== Segment start ==

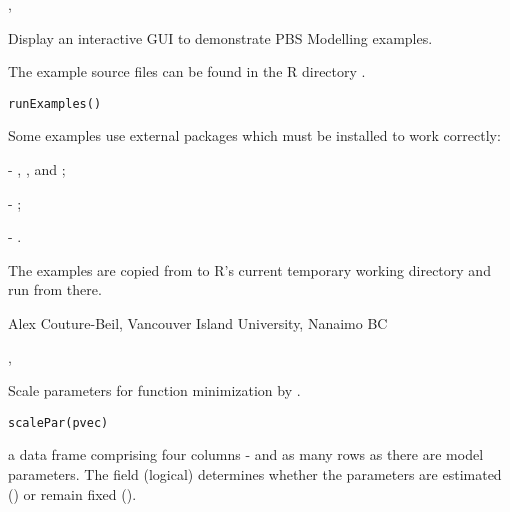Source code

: \documentclass[letterpaper]{book}
\begin{document}
%
\begin{SeeAlso}\relax
{}, 
\end{SeeAlso}
%
\begin{Description}\relax
Display an interactive GUI to demonstrate PBS Modelling examples.

The example source files can be found in the R directory 
.
\end{Description}
%
\begin{Usage}
\begin{verbatim}
runExamples()
\end{verbatim}
\end{Usage}
%
\begin{Details}\relax
Some examples use external packages which must be installed to work correctly:

 - , , and ;

 - ;

 - .
\end{Details}
%
\begin{Note}\relax
The examples are copied from  to R's current 
temporary working directory and run from there.
\end{Note}
%
\begin{Author}\relax
Alex Couture-Beil, Vancouver Island University, Nanaimo BC
\end{Author}
%
\begin{SeeAlso}\relax
{}, 
\end{SeeAlso}
%
\begin{Description}\relax
Scale parameters for function minimization by .
\end{Description}
%
\begin{Usage}
\begin{verbatim}
scalePar(pvec)
\end{verbatim}
\end{Usage}
%
\begin{Arguments}
\begin{ldescription}
\item[\code{pvec}] a data frame comprising four columns - 
 and as many rows as there are model
parameters. The  field (logical) determines whether the 
parameters are estimated () or remain fixed ().
\end{ldescription}
\end{Arguments}
\end{document}
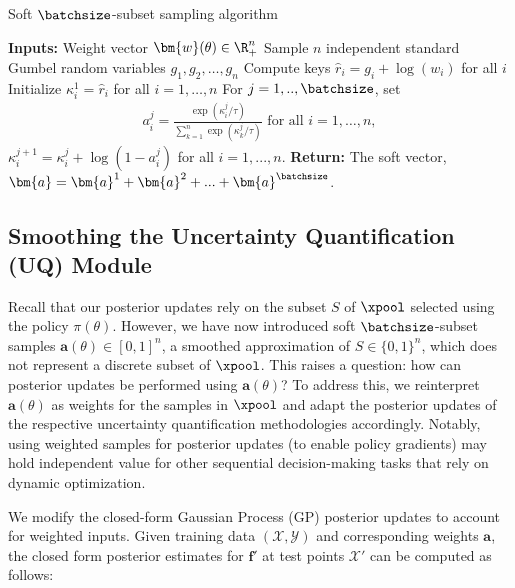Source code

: \begin{algorithm}
\caption{Soft $\batchsize$-subset sampling   algorithm}\label{alg:k-subset}
\begin{algorithmic}[1]
\State \textbf{Inputs:} Weight vector $\bm{w}(\theta) \in \R_+^n$
\State  Sample $n$ independent standard Gumbel random variables $g_1,g_2,\ldots,g_n$
 \State Compute keys $\hat{r}_i = g_i + \log(w_i)$ for all $i$
\State
Initialize $\kappa^1_i = \hat{r}_i$ for all $i=1,\ldots,n$ 
\State  
For $j=1,..,\batchsize$, set
\begin{align*}
    a_i^j = \frac{\exp(\kappa_i^j/\tau)}{\sum_{k=1}^n \exp(\kappa_k^j/\tau)} \text{~for~all~} i=1,\ldots, n,
\end{align*}
$\kappa_i^{j+1} = \kappa_i^{j} + \log(1-a_i^j)$ for all $i=1,...,n$.
\State \textbf{Return:} The soft vector, $\bm{a} = \bm{a}^1+\bm{a}^2+...+\bm{a}^\batchsize$.  
\end{algorithmic}
\end{algorithm}



\subsection{Smoothing the Uncertainty Quantification (UQ) Module} 

Recall that our posterior updates rely on the subset $S$ of $\xpool$ selected using the policy $\pi(\theta)$. 
However, we have now introduced  soft $\batchsize$-subset samples $\bm{a}(\theta) \in [0,1]^n$, a smoothed approximation of $S\in\{0,1\}^n$, which does not represent a discrete subset of $\xpool$. This raises a question: how can posterior updates be performed using $\bm{a}(\theta)$?   
To address this, we reinterpret $\bm{a}(\theta)$ as weights for the  samples in $\xpool$ and adapt the  posterior updates of the respective uncertainty quantification methodologies accordingly. Notably, using weighted samples for posterior updates (to enable policy gradients) may hold independent value for other sequential decision-making tasks that rely on dynamic optimization.

We modify the closed-form Gaussian Process (GP) posterior updates to account for weighted inputs. Given training data $(\mathcal{X}, \mathcal{Y})$ and corresponding weights $\bm{a}$, the closed form posterior estimates for  $\bm{{f}'}$ at test points ${\mathcal{X}}'$ can be computed as follows:

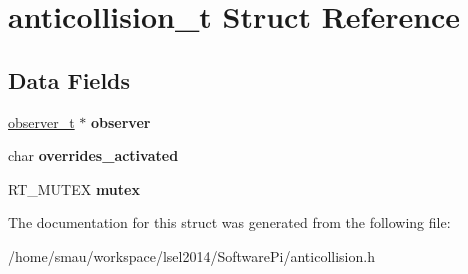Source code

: \hypertarget{structanticollision__t}{\section{anticollision\-\_\-t Struct Reference}
\label{structanticollision__t}
}
\subsection*{Data Fields}
\begin{DoxyCompactItemize}
\item 
\hypertarget{structanticollision__t_a7f73cbc739aeb9482e91bb2237bd1622}{\hyperlink{structobserver__t}{observer\-\_\-t} $\ast$ {\bfseries observer}}\label{structanticollision__t_a7f73cbc739aeb9482e91bb2237bd1622}

\item 
\hypertarget{structanticollision__t_afcf8524c0c9f8bd9adae9f24d165df0c}{char {\bfseries overrides\-\_\-activated}}\label{structanticollision__t_afcf8524c0c9f8bd9adae9f24d165df0c}

\item 
\hypertarget{structanticollision__t_a0f7cb653e4868764b1afbc7975f436fb}{R\-T\-\_\-\-M\-U\-T\-E\-X {\bfseries mutex}}\label{structanticollision__t_a0f7cb653e4868764b1afbc7975f436fb}

\end{DoxyCompactItemize}


The documentation for this struct was generated from the following file\-:\begin{DoxyCompactItemize}
\item 
/home/smau/workspace/lsel2014/\-Software\-Pi/anticollision.\-h\end{DoxyCompactItemize}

== Segment end ==

(EXERCISE OBJECTIVE) Send back every line of the listing exactly. Omit the images.

(RESPONSE)
Source code

: \documentclass[letterpaper]{book}
\begin{document}
%
\begin{SeeAlso}\relax
{}, 
\end{SeeAlso}
%
\begin{Description}\relax
Display an interactive GUI to demonstrate PBS Modelling examples.

The example source files can be found in the R directory 
.
\end{Description}
%
\begin{Usage}
\begin{verbatim}
runExamples()
\end{verbatim}
\end{Usage}
%
\begin{Details}\relax
Some examples use external packages which must be installed to work correctly:

 - , , and ;

 - ;

 - .
\end{Details}
%
\begin{Note}\relax
The examples are copied from  to R's current 
temporary working directory and run from there.
\end{Note}
%
\begin{Author}\relax
Alex Couture-Beil, Vancouver Island University, Nanaimo BC
\end{Author}
%
\begin{SeeAlso}\relax
{}, 
\end{SeeAlso}
%
\begin{Description}\relax
Scale parameters for function minimization by .
\end{Description}
%
\begin{Usage}
\begin{verbatim}
scalePar(pvec)
\end{verbatim}
\end{Usage}
%
\begin{Arguments}
\begin{ldescription}
\item[\code{pvec}] a data frame comprising four columns - 
 and as many rows as there are model
parameters. The  field (logical) determines whether the 
parameters are estimated () or remain fixed ().
\end{ldescription}
\end{Arguments}
\end{document}
Source code

: \begin{algorithm}
\caption{Soft $\batchsize$-subset sampling   algorithm}\label{alg:k-subset}
\begin{algorithmic}[1]
\State \textbf{Inputs:} Weight vector $\bm{w}(\theta) \in \R_+^n$
\State  Sample $n$ independent standard Gumbel random variables $g_1,g_2,\ldots,g_n$
 \State Compute keys $\hat{r}_i = g_i + \log(w_i)$ for all $i$
\State
Initialize $\kappa^1_i = \hat{r}_i$ for all $i=1,\ldots,n$ 
\State  
For $j=1,..,\batchsize$, set
\begin{align*}
    a_i^j = \frac{\exp(\kappa_i^j/\tau)}{\sum_{k=1}^n \exp(\kappa_k^j/\tau)} \text{~for~all~} i=1,\ldots, n,
\end{align*}
$\kappa_i^{j+1} = \kappa_i^{j} + \log(1-a_i^j)$ for all $i=1,...,n$.
\State \textbf{Return:} The soft vector, $\bm{a} = \bm{a}^1+\bm{a}^2+...+\bm{a}^\batchsize$.  
\end{algorithmic}
\end{algorithm}



\subsection{Smoothing the Uncertainty Quantification (UQ) Module} 

Recall that our posterior updates rely on the subset $S$ of $\xpool$ selected using the policy $\pi(\theta)$. 
However, we have now introduced  soft $\batchsize$-subset samples $\bm{a}(\theta) \in [0,1]^n$, a smoothed approximation of $S\in\{0,1\}^n$, which does not represent a discrete subset of $\xpool$. This raises a question: how can posterior updates be performed using $\bm{a}(\theta)$?   
To address this, we reinterpret $\bm{a}(\theta)$ as weights for the  samples in $\xpool$ and adapt the  posterior updates of the respective uncertainty quantification methodologies accordingly. Notably, using weighted samples for posterior updates (to enable policy gradients) may hold independent value for other sequential decision-making tasks that rely on dynamic optimization.

We modify the closed-form Gaussian Process (GP) posterior updates to account for weighted inputs. Given training data $(\mathcal{X}, \mathcal{Y})$ and corresponding weights $\bm{a}$, the closed form posterior estimates for  $\bm{{f}'}$ at test points ${\mathcal{X}}'$ can be computed as follows:

Source code

: \hypertarget{structanticollision__t}{\section{anticollision\-\_\-t Struct Reference}
\label{structanticollision__t}
}
\subsection*{Data Fields}
\begin{DoxyCompactItemize}
\item 
\hypertarget{structanticollision__t_a7f73cbc739aeb9482e91bb2237bd1622}{\hyperlink{structobserver__t}{observer\-\_\-t} $\ast$ {\bfseries observer}}\label{structanticollision__t_a7f73cbc739aeb9482e91bb2237bd1622}

\item 
\hypertarget{structanticollision__t_afcf8524c0c9f8bd9adae9f24d165df0c}{char {\bfseries overrides\-\_\-activated}}\label{structanticollision__t_afcf8524c0c9f8bd9adae9f24d165df0c}

\item 
\hypertarget{structanticollision__t_a0f7cb653e4868764b1afbc7975f436fb}{R\-T\-\_\-\-M\-U\-T\-E\-X {\bfseries mutex}}\label{structanticollision__t_a0f7cb653e4868764b1afbc7975f436fb}

\end{DoxyCompactItemize}


The documentation for this struct was generated from the following file\-:\begin{DoxyCompactItemize}
\item 
/home/smau/workspace/lsel2014/\-Software\-Pi/anticollision.\-h\end{DoxyCompactItemize}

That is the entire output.